I have a data.frame - e.g.: data1.csv - (100 000 rows x 5 cols).
N - ID - DATE - TEXT - LANG
Next, I did a sample of 3000 without set.seed
:
num <- c(1:100000)
aleat <- sort(sample(num, 3000, replace = F))
data2 <- data1[aleat,c(1,4)]
Notice that col. 4 is TEXT.
data2.csv have been processed by other programs and add variables to the file.
Now, data2 is a data.frame (3000 rows x 3 cols)
N - TEXT - CODE
data2$N = c(1:3000)
So data1$N
is different to data2$N
Now, I need to identify those 3000 TEXT (data2) in data1 in order to associate them with all the original variables which I didn't need at first. I need to associate ID with TEXT and CODE. Keep the order is essential.
Note that the text language is Spanish. Different accents are included. When I read both files I use fread
function.
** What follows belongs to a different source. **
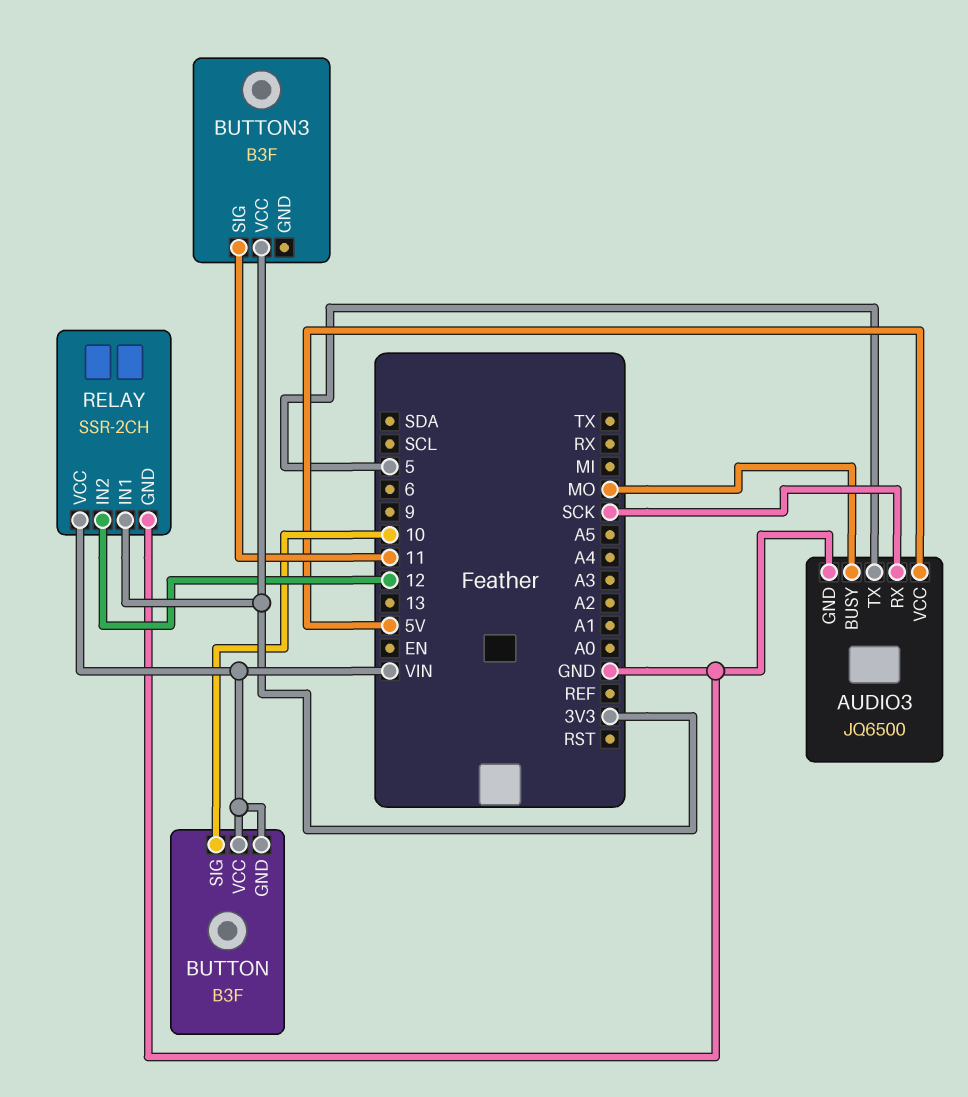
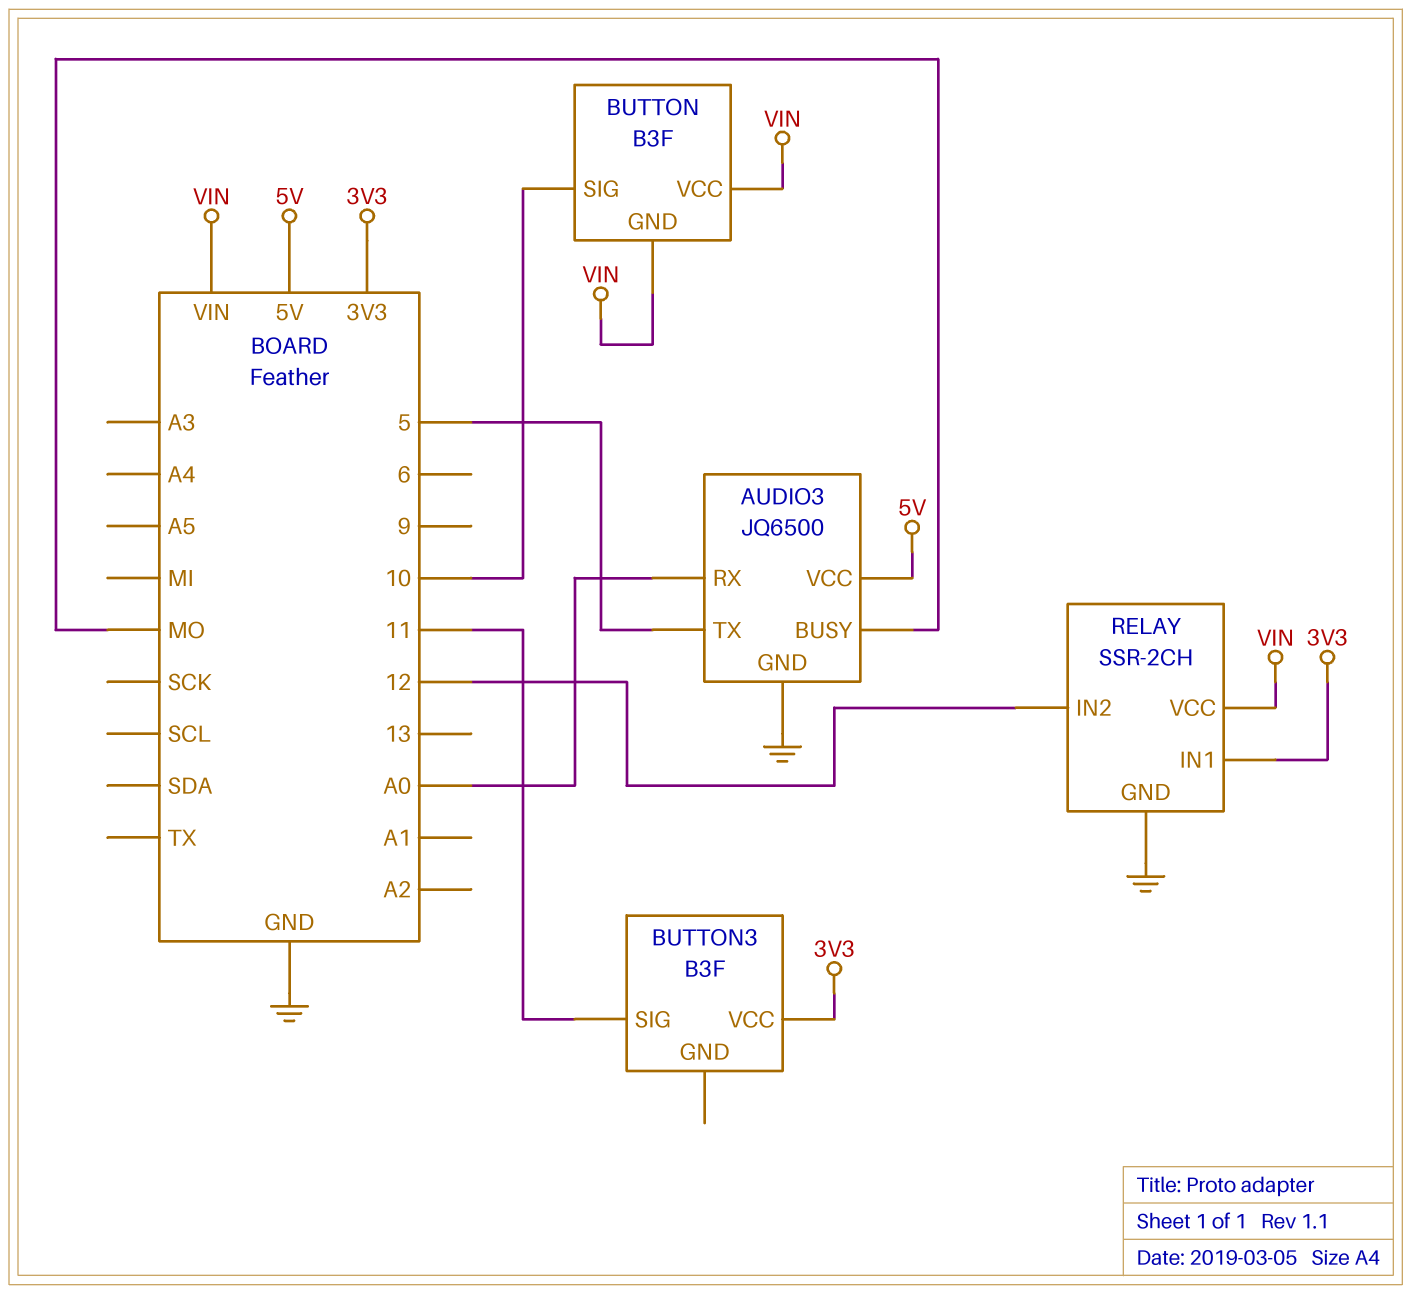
AUDIO3 pin RX: SCK -> A0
For data1 I use UTF-8 encoding
and Latin-1
for data2. If I read data2 with UTF-8 encoding
R doesn't read it right. I suppose it is because another program have processed and saved it.
I've tried two ways:
1) for loops:
try1 <- matrix(0, nrow=3000, ncol= 5)
for (i in (1:3000)){
for (j in (1:100000)){
if ((data2[i,2] == data1[j,4]) == T){
try1[j,] <- data1[j,]
}
}
}
#OR
gg <- NULL
a <- NULL
for (j in 1:100000) {
for (i in 1:3000) {
if((data2[i,2]==data1[j,4]==T))
a <- data1[j,]
gg <- c(gg,a)
}
}
Both loops failed. There is no error when I run them, but Try1 or gg are still empty after run the loops.
2) duplicated
function.
num <- c(1:103000)
text1 <- as.data.frame(data1[,4]); colnames(text1) <- "TEXT"
text2 <- as.data.frame(data2[,2]); colnames(text2) <- "TEXT"
text <- rbind(text1,text2)
data3 <- as.data.frame(cbind(num,text))
dup <- as.data.frame(data3[duplicated(data3$TEXT),])
I create the variable num
in order to identify the row number of data1. This method doesn't work. It identify 2400 of 3000 and the order is not correct. I think it is because those 600 left are interleaved.
I think what you are looking for is a join. Try this:
library(dplyr)
data2 %>%
left_join(data1 %>% select(-N), by = "TEXT")
However, joining by a text field that contains special characters which have been processed and read in using different encodings can lead to problems. If possible I would suggest you keep a unique ID when processing those sample data with other programs and join by this column instead.